The human mononuclear phagocyte (MP) system, which includes dendritic cells, monocytes, and macrophages, is a critical regulator of innate and adaptive immune responses. During embryonic development, MPs derive sequentially in yolk sac progenitors, fetal liver, and bone marrow haematopoietic stem cells. MPs maintain tissue homeostasis and confer protective immunity in post-natal life. Recent evidence - primarily in animal models - highlight their critical role in coordinating the remodeling, maturation, and repair of target organs during embryonic and fetal development.
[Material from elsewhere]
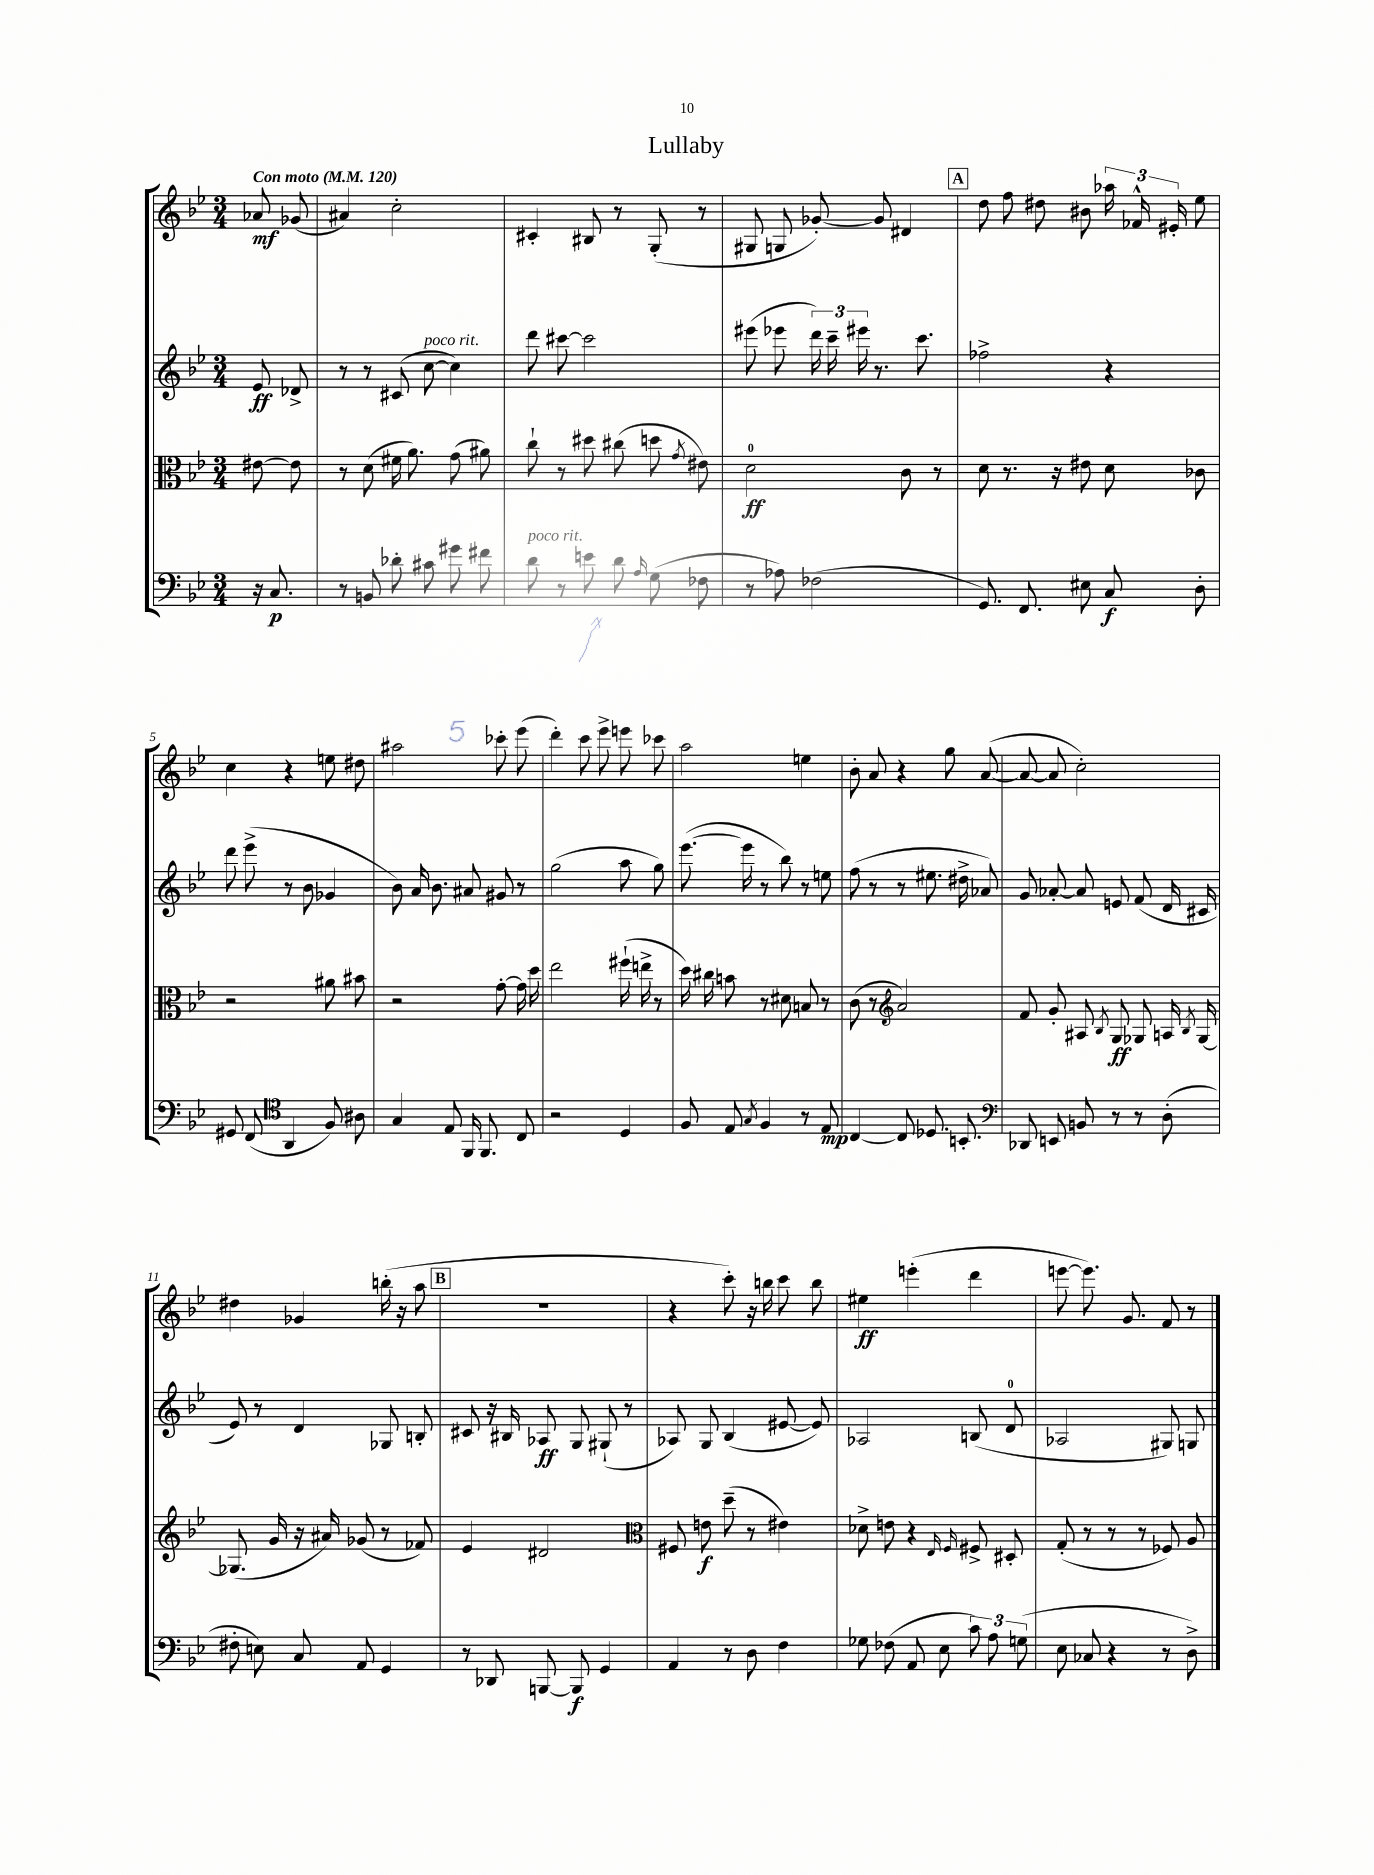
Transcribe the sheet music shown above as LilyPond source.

However, the molecular regulation governing chemotaxis, homeostasis, and functional diversification of resident MP cells in their respective organ systems during development remains elusive. In this review, we summarize the current understanding of the development and functional contribution of tissue MPs during human organ development and morphogenesis and its relevance to regenerative medicine. We outline how single-cell multi-omic approaches and next-generation ex-vivo organ-on-chip models provide new experimental platforms to study the role of human MPs during development and disease.

Automated summary

The human mononuclear phagocyte system plays a critical role in coordinating remodeling, maturation, and repair of target organs during embryonic and fetal development. However, the molecular regulation governing chemotaxis, homeostasis, and functional diversification of resident MP cells during development remains unclear. New experimental platforms like single-cell multi-omic approaches and ex-vivo organ-on-chip models offer potential to study human MPs in development and disease.